== PASSAGE TO READ ==
• • •
Kafka property schema.registry.url with default value empty will be introduced. It need to be set with its proper value using target x.kafka set kafka schema.registry.url = <url value>.

Using the JDBC Sink connector

Kafka topic configuration

  • Each table should have a separate Kafka topic, and each topic must have a corresponding JDBC Sink Connector.

  • The Kafka topic name should match the table name, following the naming convention schema.tablename.

Support for Delete and Update operations

Delete operations: To enable delete operations with the JDBC Sink Connector, the record key is required. It can be retrieved directly from the Kafka topic using the key schema, or extracted from the value schema using built-in transformations if the key schema is not used. The delete.enabled parameter must be enabled in the JDBC Sink Connector configuration.

Update operations: Since updates are not represented in "before" and "after" values, updates on key columns are handled with two events: first, a delete event with the old key values, followed by an insert event with the new key values.

LOB columns and field filtering

LOB columns: LOB columns cannot be part of keys in SharePlex. If a non-LOB column is updated, the data for LOB columns will not be available in the before or after image. In such cases, a placeholder value _splex_default will be used (excluding binary LONGs/LOBs mapped to AVRO bytes such as LONG RAW, BLOB). These columns can be conditionally filtered out using the ReplaceField transform with predicates.

Following is an example of transform and predicate configuration for JDBC Sink connector:

transforms.col_clob.type = org.apache.kafka.connect.transforms.ReplaceField$Value

transforms.col_clob.exclude = COL_CLOB

transforms.col_clob.predicate = col_clob

transforms.col_long.type = org.apache.kafka.connect.transforms.ReplaceField$Value

transforms.col_long.exclude = COL_LONG

transforms.col_long.predicate = col_long

predicates.col_clob.type = de.denisw.kafka.connect.jmespath.MatchesJMESPath$Value

predicates.col_clob.query = COL_CLOB == '_splex_default'

predicates.col_long.type = de.denisw.kafka.connect.jmespath.MatchesJMESPath$Value

predicates.col_long.query = COL_LONG == '_splex_default'

Filtering fields: Filtering specific fields is not supported by built-in transforms alone. The kafka-connect-jmespath plugin, an add-on, must be installed to enable this functionality.
• • •
== ACTIONS TO TAKE ==
1. Transcribe the stretch of the JDBC Sink connector notes from "Update operations: Since" through "new key values.".
2. In the JDBC Sink connector notes, which parameter must be enabled in the connector configuration to allow delete operations?
• • •
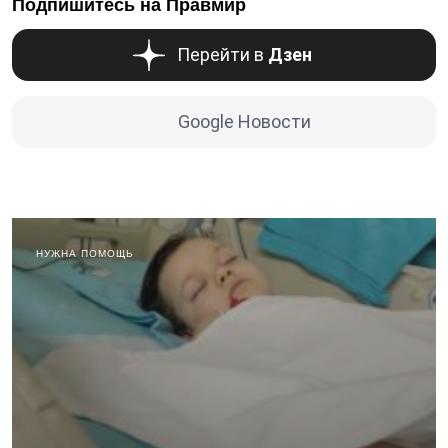
Подпишитесь на Правмир
Перейти в
Дзен
Google Новости
НУЖНА ПОМОЩЬ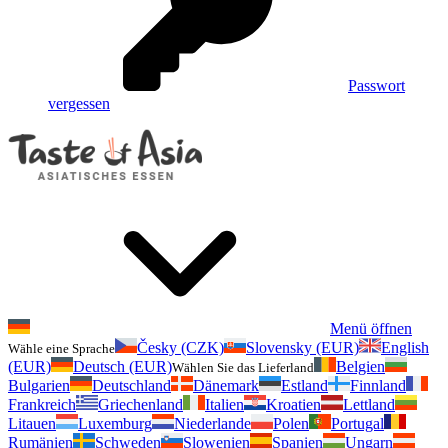
Passwort
vergessen
Menü öffnen
Česky (CZK)
Slovensky (EUR)
English
Wähle eine Sprache
(EUR)
Deutsch (EUR)
Belgien
Wählen Sie das Lieferland
Bulgarien
Deutschland
Dänemark
Estland
Finnland
Frankreich
Griechenland
Italien
Kroatien
Lettland
Litauen
Luxemburg
Niederlande
Polen
Portugal
Rumänien
Schweden
Slowenien
Spanien
Ungarn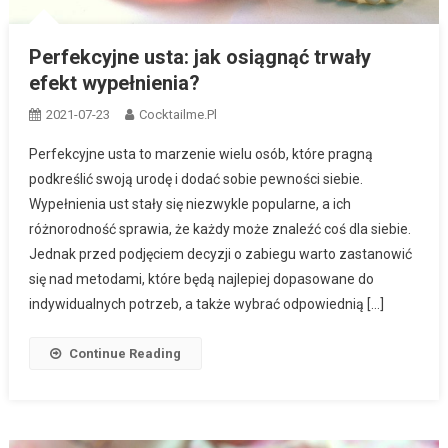
Perfekcyjne usta: jak osiągnąć trwały
efekt wypełnienia?
2021-07-23
Cocktailme.pl
Perfekcyjne usta to marzenie wielu osób, które pragną
podkreślić swoją urodę i dodać sobie pewności siebie.
Wypełnienia ust stały się niezwykle popularne, a ich
różnorodność sprawia, że każdy może znaleźć coś dla siebie.
Jednak przed podjęciem decyzji o zabiegu warto zastanowić
się nad metodami, które będą najlepiej dopasowane do
indywidualnych potrzeb, a także wybrać odpowiednią […]
Continue Reading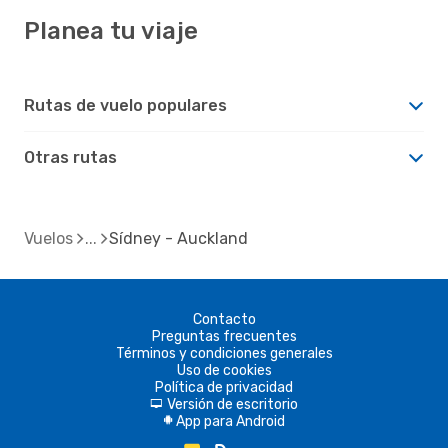
Planea tu viaje
Rutas de vuelo populares
Otras rutas
Vuelos
Sídney - Auckland
Contacto
Preguntas frecuentes
Términos y condiciones generales
Uso de cookies
Política de privacidad
Versión de escritorio
d
App para Android
A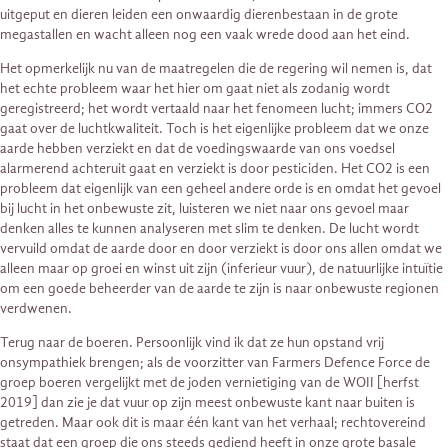
uitgeput en dieren leiden een onwaardig dierenbestaan in de grote
megastallen en wacht alleen nog een vaak wrede dood aan het eind.
Het opmerkelijk nu van de maatregelen die de regering wil nemen is, dat
het echte probleem waar het hier om gaat niet als zodanig wordt
geregistreerd; het wordt vertaald naar het fenomeen lucht; immers CO2
gaat over de luchtkwaliteit. Toch is het eigenlijke probleem dat we onze
aarde hebben verziekt en dat de voedingswaarde van ons voedsel
alarmerend achteruit gaat en verziekt is door pesticiden. Het CO2 is een
probleem dat eigenlijk van een geheel andere orde is en omdat het gevoel
bij lucht in het onbewuste zit, luisteren we niet naar ons gevoel maar
denken alles te kunnen analyseren met slim te denken. De lucht wordt
vervuild omdat de aarde door en door verziekt is door ons allen omdat we
alleen maar op groei en winst uit zijn (inferieur vuur), de natuurlijke intuïtie
om een goede beheerder van de aarde te zijn is naar onbewuste regionen
verdwenen.
Terug naar de boeren. Persoonlijk vind ik dat ze hun opstand vrij
onsympathiek brengen; als de voorzitter van Farmers Defence Force de
groep boeren vergelijkt met de joden vernietiging van de WOII [herfst
2019] dan zie je dat vuur op zijn meest onbewuste kant naar buiten is
getreden. Maar ook dit is maar één kant van het verhaal; rechtovereind
staat dat een groep die ons steeds gediend heeft in onze grote basale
• • •
== ANSWER LIST ==
1.
Update operations: Since updates are not represented in "before" and "after" values, updates on key columns are handled with two events: first, a delete event with the old key values, followed by an insert event with the new key values.

2. The delete.enabled parameter.